> [Task requirements]
From the first line to the last, give the data again exactly.

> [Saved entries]
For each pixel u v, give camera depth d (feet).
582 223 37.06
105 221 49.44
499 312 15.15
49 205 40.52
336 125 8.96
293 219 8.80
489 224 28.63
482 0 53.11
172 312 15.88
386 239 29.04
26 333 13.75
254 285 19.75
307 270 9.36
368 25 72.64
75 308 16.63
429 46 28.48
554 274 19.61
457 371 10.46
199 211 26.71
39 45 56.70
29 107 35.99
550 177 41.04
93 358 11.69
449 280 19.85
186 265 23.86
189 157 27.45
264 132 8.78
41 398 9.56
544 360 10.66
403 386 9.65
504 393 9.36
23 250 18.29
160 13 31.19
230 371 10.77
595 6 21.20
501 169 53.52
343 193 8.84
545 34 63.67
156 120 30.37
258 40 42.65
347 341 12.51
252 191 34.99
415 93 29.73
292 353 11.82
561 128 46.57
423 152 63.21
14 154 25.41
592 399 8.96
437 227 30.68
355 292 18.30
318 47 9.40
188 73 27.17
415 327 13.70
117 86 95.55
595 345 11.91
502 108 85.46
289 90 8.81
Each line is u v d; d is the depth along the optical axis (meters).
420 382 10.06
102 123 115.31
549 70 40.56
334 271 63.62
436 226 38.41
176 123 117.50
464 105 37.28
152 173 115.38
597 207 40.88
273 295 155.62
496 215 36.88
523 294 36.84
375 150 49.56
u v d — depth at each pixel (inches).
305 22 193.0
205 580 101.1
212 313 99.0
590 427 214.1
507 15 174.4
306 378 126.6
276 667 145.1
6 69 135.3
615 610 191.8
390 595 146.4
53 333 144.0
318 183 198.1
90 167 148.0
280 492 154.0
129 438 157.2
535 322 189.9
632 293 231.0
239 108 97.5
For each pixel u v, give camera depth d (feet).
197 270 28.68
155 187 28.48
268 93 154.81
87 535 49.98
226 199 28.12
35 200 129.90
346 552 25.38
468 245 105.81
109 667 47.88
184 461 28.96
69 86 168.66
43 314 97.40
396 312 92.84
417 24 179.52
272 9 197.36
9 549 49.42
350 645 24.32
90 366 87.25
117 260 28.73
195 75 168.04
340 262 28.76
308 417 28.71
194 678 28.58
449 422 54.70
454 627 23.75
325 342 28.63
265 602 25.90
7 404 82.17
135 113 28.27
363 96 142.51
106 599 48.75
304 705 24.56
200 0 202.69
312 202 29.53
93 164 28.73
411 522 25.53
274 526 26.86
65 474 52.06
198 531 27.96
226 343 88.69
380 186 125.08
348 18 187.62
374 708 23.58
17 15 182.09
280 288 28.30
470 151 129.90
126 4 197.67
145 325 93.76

> [Completed task]
For each pixel u v, give camera depth d (feet).
582 223 37.06
105 221 49.44
499 312 15.15
49 205 40.52
336 125 8.96
293 219 8.80
489 224 28.63
482 0 53.11
172 312 15.88
386 239 29.04
26 333 13.75
254 285 19.75
307 270 9.36
368 25 72.64
75 308 16.63
429 46 28.48
554 274 19.61
457 371 10.46
199 211 26.71
39 45 56.70
29 107 35.99
550 177 41.04
93 358 11.69
449 280 19.85
186 265 23.86
189 157 27.45
264 132 8.78
41 398 9.56
544 360 10.66
403 386 9.65
504 393 9.36
23 250 18.29
160 13 31.19
230 371 10.77
595 6 21.20
501 169 53.52
343 193 8.84
545 34 63.67
156 120 30.37
258 40 42.65
347 341 12.51
252 191 34.99
415 93 29.73
292 353 11.82
561 128 46.57
423 152 63.21
14 154 25.41
592 399 8.96
437 227 30.68
355 292 18.30
318 47 9.40
188 73 27.17
415 327 13.70
117 86 95.55
595 345 11.91
502 108 85.46
289 90 8.81
Each line is u v d; d is the depth along the optical axis (meters).
420 382 10.06
102 123 115.31
549 70 40.56
334 271 63.62
436 226 38.41
176 123 117.50
464 105 37.28
152 173 115.38
597 207 40.88
273 295 155.62
496 215 36.88
523 294 36.84
375 150 49.56
u v d — depth at each pixel (inches).
305 22 193.0
205 580 101.1
212 313 99.0
590 427 214.1
507 15 174.4
306 378 126.6
276 667 145.1
6 69 135.3
615 610 191.8
390 595 146.4
53 333 144.0
318 183 198.1
90 167 148.0
280 492 154.0
129 438 157.2
535 322 189.9
632 293 231.0
239 108 97.5
For each pixel u v, give camera depth d (feet).
197 270 28.68
155 187 28.48
268 93 154.81
87 535 49.98
226 199 28.12
35 200 129.90
346 552 25.38
468 245 105.81
109 667 47.88
184 461 28.96
69 86 168.66
43 314 97.40
396 312 92.84
417 24 179.52
272 9 197.36
9 549 49.42
350 645 24.32
90 366 87.25
117 260 28.73
195 75 168.04
340 262 28.76
308 417 28.71
194 678 28.58
449 422 54.70
454 627 23.75
325 342 28.63
265 602 25.90
7 404 82.17
135 113 28.27
363 96 142.51
106 599 48.75
304 705 24.56
200 0 202.69
312 202 29.53
93 164 28.73
411 522 25.53
274 526 26.86
65 474 52.06
198 531 27.96
226 343 88.69
380 186 125.08
348 18 187.62
374 708 23.58
17 15 182.09
280 288 28.30
470 151 129.90
126 4 197.67
145 325 93.76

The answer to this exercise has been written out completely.